1月22日の朝日新聞夕刊に、高木俊朗著「陸軍特別攻撃隊」の紹介記事が載っている。新聞の半ページに及ぶ記事だから、書籍の紹介記事というより、特集記事というべきだろう。

その記事に、次のような文章がある。


(高木氏はその著作により) 「悠久の大義に殉じた」という一般的な理解の向こう側にある、生身の特攻隊員とその家族の絶望を克明に記録するとともに、作戦を指揮した軍首脳部の無能や敵前逃亡を徹底的に糾弾する。大本営発表と報道の罪を告発し、虚偽の戦果発表に熱狂した国民も断罪する。全編を怒りが貫く圧倒的な筆致で、特攻の実相に迫った。


新聞記事の終わりには、「高木さんは作品の一つに、『戦争に対する怒りの心があって、はじめて、真実を記録することができよう』と記した」なる文章がある。高木氏には戦争に関わる多くの著作がある。高木氏にそれを書かせたのは、「戦争に対する怒りの心」だったのであろう。


敗戦後の日本には、戦争を憎む感情が充満していたはずである。反戦平和のために最も役立つことのひとつは、人々の多くが「戦争を憎む感情」を持つことだろう。私が書いた小説「造花の香り」(アマゾンの電子書籍であるキンドル本になっている。本ブログの左サイドバーに概要を紹介)は特攻隊員を主人公とする恋愛小説だが、そのテーマのひとつは反戦平和である。その小説には、「戦争を憎む感情」なる言葉が繰り返し出ている。その幾つかをここに引用してみたい。


「造花の香り」の序章より引用。(戦後60年のある日、特攻隊員の元婚約者と特攻隊員の親友が語り合う場面である)


「そんな俺たちは、心の底から戦争を憎んでいるわけだが、将来の日本人どころか、今の若い連中にとっても、あの戦争は歴史上のできごとなんだ。ずいぶん遅くなったが、俺たちがまだ生きているうちに」と忠之は言った。「良太が願った大きな墓標を作らなくちゃな。
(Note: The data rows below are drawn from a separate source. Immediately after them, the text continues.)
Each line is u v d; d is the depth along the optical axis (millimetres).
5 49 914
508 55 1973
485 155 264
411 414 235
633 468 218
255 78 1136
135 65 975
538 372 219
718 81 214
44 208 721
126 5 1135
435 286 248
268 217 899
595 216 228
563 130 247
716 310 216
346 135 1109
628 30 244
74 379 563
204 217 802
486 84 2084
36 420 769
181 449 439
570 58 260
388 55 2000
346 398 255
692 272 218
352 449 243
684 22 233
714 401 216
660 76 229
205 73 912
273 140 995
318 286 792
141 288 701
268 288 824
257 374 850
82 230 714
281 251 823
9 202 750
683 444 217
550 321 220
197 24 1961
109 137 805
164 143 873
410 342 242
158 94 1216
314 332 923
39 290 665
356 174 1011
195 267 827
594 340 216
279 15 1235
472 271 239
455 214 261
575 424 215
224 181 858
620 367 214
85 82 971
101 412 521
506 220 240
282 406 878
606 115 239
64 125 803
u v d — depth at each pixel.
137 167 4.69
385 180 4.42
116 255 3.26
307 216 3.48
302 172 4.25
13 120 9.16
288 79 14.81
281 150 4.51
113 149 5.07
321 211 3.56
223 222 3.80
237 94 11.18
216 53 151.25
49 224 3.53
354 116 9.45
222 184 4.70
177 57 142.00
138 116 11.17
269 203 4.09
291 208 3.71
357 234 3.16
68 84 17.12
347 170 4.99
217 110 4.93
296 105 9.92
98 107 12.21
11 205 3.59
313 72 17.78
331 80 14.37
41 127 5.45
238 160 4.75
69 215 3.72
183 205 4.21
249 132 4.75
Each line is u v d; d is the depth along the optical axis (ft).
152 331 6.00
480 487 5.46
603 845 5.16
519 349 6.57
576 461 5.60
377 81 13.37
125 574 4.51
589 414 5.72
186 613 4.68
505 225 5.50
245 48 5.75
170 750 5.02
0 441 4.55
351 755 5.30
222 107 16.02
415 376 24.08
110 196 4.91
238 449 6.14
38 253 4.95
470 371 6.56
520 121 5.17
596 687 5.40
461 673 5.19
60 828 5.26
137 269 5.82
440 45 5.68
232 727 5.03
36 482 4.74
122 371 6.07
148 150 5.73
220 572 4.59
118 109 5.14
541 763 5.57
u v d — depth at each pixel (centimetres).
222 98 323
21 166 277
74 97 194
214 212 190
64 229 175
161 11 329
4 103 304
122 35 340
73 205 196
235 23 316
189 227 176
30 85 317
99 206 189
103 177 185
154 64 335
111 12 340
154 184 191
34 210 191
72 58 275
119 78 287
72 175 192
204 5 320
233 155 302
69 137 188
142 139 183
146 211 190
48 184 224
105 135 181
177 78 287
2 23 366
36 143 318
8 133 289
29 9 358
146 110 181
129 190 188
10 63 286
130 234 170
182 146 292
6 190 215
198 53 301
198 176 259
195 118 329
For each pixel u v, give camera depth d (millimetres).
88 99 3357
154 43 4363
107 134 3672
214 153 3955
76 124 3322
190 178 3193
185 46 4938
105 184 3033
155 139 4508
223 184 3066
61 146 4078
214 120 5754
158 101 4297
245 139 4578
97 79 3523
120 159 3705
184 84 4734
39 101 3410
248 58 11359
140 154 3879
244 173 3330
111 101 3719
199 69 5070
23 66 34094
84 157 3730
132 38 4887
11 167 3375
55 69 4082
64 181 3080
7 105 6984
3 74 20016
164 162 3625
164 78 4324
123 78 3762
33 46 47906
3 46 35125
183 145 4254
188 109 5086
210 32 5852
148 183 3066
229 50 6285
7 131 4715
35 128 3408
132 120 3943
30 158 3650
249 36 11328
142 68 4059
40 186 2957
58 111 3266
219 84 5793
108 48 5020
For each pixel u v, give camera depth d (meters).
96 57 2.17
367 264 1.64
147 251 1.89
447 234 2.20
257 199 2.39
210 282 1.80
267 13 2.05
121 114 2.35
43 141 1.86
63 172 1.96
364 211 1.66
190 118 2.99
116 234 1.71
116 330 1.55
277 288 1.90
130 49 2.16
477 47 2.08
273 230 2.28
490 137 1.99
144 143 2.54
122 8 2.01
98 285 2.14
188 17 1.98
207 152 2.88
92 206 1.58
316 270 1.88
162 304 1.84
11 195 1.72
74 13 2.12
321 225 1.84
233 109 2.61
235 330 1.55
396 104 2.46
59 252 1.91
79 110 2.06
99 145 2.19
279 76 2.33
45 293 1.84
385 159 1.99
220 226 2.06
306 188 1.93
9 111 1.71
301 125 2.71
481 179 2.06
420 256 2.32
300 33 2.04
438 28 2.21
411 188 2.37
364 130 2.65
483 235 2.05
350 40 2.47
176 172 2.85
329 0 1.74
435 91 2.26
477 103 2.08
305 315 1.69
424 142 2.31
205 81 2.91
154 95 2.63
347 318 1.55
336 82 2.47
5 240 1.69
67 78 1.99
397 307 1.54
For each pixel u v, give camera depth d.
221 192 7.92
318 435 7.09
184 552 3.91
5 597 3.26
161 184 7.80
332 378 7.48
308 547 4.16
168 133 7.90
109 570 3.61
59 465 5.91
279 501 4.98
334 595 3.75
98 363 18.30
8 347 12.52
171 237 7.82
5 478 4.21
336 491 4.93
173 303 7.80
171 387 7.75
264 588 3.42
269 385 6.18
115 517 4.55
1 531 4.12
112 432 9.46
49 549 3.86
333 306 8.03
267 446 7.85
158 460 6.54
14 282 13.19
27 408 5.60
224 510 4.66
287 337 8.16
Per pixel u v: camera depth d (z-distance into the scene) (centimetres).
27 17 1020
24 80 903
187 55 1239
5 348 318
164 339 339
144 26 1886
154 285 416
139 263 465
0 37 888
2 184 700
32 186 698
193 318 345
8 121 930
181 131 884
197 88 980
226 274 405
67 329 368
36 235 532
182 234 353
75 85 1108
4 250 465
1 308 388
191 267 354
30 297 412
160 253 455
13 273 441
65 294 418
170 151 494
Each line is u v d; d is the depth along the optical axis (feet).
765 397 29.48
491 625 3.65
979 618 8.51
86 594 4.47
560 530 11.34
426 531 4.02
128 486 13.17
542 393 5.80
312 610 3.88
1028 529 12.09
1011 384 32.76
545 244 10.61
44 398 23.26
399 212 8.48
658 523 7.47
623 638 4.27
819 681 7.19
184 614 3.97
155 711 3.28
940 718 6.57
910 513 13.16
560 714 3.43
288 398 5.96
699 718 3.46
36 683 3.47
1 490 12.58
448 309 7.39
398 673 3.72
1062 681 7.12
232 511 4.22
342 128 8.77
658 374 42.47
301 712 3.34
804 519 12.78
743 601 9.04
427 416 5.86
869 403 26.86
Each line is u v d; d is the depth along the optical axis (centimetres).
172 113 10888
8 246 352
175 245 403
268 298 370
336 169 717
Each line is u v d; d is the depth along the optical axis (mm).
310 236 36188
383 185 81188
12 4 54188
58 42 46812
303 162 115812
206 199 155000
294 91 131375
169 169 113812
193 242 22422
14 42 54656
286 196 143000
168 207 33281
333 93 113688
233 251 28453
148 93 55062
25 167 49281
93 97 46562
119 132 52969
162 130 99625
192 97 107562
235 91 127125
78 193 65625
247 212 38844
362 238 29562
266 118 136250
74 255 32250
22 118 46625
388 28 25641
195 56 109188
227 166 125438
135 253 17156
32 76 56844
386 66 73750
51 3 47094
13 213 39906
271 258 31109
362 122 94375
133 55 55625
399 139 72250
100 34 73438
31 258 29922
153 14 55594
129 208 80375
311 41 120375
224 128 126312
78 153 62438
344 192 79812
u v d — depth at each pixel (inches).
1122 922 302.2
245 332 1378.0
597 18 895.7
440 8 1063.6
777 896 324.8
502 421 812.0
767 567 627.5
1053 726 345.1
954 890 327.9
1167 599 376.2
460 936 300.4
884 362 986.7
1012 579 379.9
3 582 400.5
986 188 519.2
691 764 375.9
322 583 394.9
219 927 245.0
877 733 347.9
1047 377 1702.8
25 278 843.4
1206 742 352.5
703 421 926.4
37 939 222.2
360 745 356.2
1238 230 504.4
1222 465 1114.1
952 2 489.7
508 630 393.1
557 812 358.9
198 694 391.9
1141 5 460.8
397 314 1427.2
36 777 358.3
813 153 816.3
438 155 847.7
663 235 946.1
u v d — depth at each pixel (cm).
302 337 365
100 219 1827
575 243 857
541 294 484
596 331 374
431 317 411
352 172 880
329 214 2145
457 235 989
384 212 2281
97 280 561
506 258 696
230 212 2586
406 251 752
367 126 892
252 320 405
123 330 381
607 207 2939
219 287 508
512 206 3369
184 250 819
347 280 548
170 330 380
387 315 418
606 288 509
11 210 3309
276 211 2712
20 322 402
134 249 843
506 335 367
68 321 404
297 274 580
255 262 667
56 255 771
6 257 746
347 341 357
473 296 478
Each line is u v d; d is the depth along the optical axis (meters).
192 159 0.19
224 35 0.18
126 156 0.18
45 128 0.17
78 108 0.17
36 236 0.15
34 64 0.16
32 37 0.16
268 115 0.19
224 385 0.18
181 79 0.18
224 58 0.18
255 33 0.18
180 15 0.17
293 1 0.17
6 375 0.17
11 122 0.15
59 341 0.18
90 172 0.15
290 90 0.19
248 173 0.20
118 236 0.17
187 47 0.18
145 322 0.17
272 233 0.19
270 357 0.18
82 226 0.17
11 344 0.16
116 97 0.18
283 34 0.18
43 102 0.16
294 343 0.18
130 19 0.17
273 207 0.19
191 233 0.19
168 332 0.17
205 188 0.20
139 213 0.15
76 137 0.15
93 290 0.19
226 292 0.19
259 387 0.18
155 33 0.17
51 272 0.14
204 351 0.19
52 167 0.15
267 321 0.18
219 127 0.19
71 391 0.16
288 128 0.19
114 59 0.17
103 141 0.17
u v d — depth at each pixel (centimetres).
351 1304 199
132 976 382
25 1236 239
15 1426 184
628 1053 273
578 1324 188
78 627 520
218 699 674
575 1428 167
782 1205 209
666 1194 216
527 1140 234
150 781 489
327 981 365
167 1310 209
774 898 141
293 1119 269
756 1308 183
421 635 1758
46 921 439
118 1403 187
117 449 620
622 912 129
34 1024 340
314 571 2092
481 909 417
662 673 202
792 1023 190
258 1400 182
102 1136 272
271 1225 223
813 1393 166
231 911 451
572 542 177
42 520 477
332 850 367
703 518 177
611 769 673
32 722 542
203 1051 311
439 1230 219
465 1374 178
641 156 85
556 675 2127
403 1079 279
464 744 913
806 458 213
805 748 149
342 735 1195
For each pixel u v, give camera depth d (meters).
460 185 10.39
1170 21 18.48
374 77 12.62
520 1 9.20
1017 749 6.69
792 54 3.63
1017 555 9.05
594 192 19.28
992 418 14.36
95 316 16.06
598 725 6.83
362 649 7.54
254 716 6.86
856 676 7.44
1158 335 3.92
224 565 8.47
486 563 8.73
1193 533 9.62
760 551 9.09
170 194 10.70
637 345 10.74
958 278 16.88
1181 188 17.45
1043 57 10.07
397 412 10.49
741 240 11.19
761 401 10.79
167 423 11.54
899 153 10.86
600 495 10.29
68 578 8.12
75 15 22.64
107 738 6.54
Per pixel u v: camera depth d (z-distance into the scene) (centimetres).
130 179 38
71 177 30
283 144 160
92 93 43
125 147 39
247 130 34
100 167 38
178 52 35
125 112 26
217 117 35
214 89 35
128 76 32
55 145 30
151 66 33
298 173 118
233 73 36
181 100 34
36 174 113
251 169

将来の日本人がいつまでも、反戦と平和を願い続けるうえでの象徴になるわけだから」
「それを眼にするだけで、日本があんな戦争をしたことを思い起こさせますからね。それに」と千鶴が言った。「二度と戦争をしてはいけないという私たちの気持ちを、将来の日本人に伝えてくれますからね。そのように願って作るんですもの」
「いまの憲法には、俺たちのそんな気持ちがこめられていると思うが、憲法がいつか改正されるようなことがあっても、戦争を憎む気持が伝わるようなものにしてほしいよな」
「いつまでも伝えたいわね、戦争を禁止する憲法が公布されたときに感じた、私たちのあの気持を。戦争というものが無くなるようにと祈った、私たちのあの気持を」


上記の文章に「大きな墓標」なる言葉がある。本ブログでも幾度かそのことに触れ、その建立を主張してきた。投稿した記事は「靖国神社の英霊たちは何を望むのか(2015.8.10)」「靖国神社に代わる追悼施設とは(2015.8.15)」「戦争犠牲者の追悼について……慰霊碑・記念碑・そして祈念碑(2015.8.17)」「靖国神社に代わる追悼施設とは その2(2017.8.15)」である。


「造花の香り」の終章より引用。(特攻隊員の元婚約者と妹が、特攻隊員の親友とともに特攻隊出撃基地があった鹿屋を訪れ、飛行場の跡で語り合う場面である)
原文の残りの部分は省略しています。